Source: Huff Post
Author: Chris Gentlviso
CBS News reported Thursday that leaked versions sent out by the GOP last Friday had visible differences than Wednesday’s official batch. Two correspondences that were singled out in the report came from National Security Adviser Ben Rhodes and State Department Spokeswoman Victoria Nuland.
The GOP version of Rhodes’ comment, according to CBS News: “We must make sure that the talking points reflect all agency equities, including those of the State Department, and we don’t want to undermine the FBI investigation.”
The White House email: “We need to resolve this in a way that respects all of the relevant equities, particularly the investigation.”
The GOP version of Nuland’s comment, according to CBS News: The penultimate point is a paragraph talking about all the previous warnings provided by the Agency (CIA) about al-Qaeda’s presence and activities of al-Qaeda.”
The White House email: “The penultimate point could be abused by members to beat the State Department for not paying attention to Agency warnings.”
The news parallels a Tuesday CNN report which initially introduced the contradiction between what was revealed in a White House Benghazi email version, versus what was reported in media outlets.
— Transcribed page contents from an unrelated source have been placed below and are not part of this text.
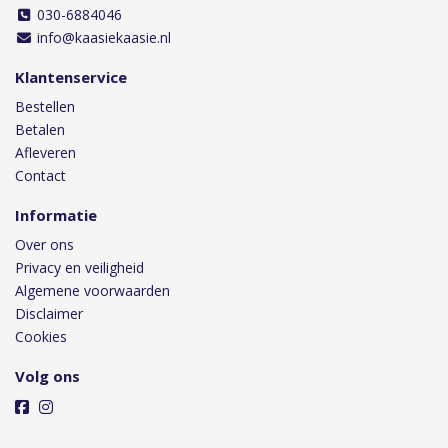
030-6884046
info@kaasiekaasie.nl
Klantenservice
Bestellen
Betalen
Afleveren
Contact
Informatie
Over ons
Privacy en veiligheid
Algemene voorwaarden
Disclaimer
Cookies
Volg ons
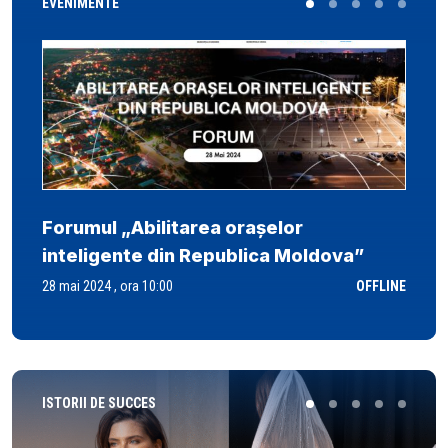
EVENIMENTE
Forumul „Abilitarea orașelor
inteligente din Republica Moldova”
28 mai 2024 , ora 10:00
OFFLINE
ISTORII DE SUCCES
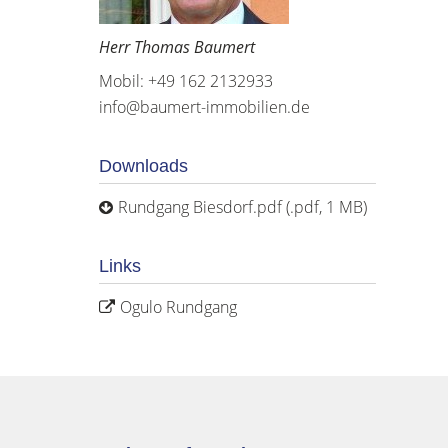
Herr Thomas Baumert
Mobil: +49 162 2132933
info@baumert-immobilien.de
Downloads
Rundgang Biesdorf.pdf (.pdf, 1 MB)
Links
Ogulo Rundgang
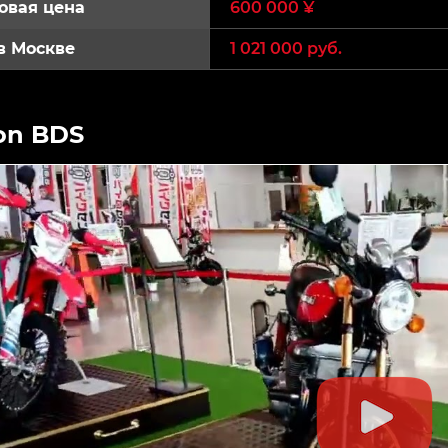
овая цена
600 000 ¥
в Москве
1 021 000 руб.
on BDS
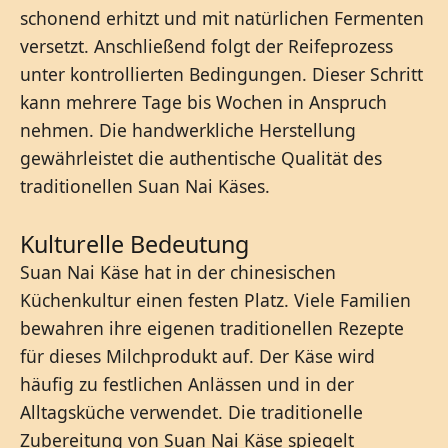
schonend erhitzt und mit natürlichen Fermenten
versetzt. Anschließend folgt der Reifeprozess
unter kontrollierten Bedingungen. Dieser Schritt
kann mehrere Tage bis Wochen in Anspruch
nehmen. Die handwerkliche Herstellung
gewährleistet die authentische Qualität des
traditionellen Suan Nai Käses.
Kulturelle Bedeutung
Suan Nai Käse hat in der chinesischen
Küchenkultur einen festen Platz. Viele Familien
bewahren ihre eigenen traditionellen Rezepte
für dieses Milchprodukt auf. Der Käse wird
häufig zu festlichen Anlässen und in der
Alltagsküche verwendet. Die traditionelle
Zubereitung von Suan Nai Käse spiegelt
On Monday, Mother Jones noted that the Republicans’ interim report included the correct version of the emails, signaling that more malice and less incompetence may have been at play with the alleged alterations.
In that April interim report on Benghazi (which Buck noted), the House Republicans cited these emails (in footnotes 56 and 57) to note an important point: “State Department emails reveal senior officials had ‘serious concerns’ about the talking points, because Members of Congress might attack the State Department for ‘not paying attention to Agency warnings’ about the growing threat in Benghazi.”
Despite the White House’s Wednesday move to release emails, Republicans continued to call for more information on Thursday.
“While these hundred are good and they shed light on what happened, we have nearly 25,000 that they haven’t released,” Rep. Jason Chaffetz (R-Utah) told Fox News on Thursday.”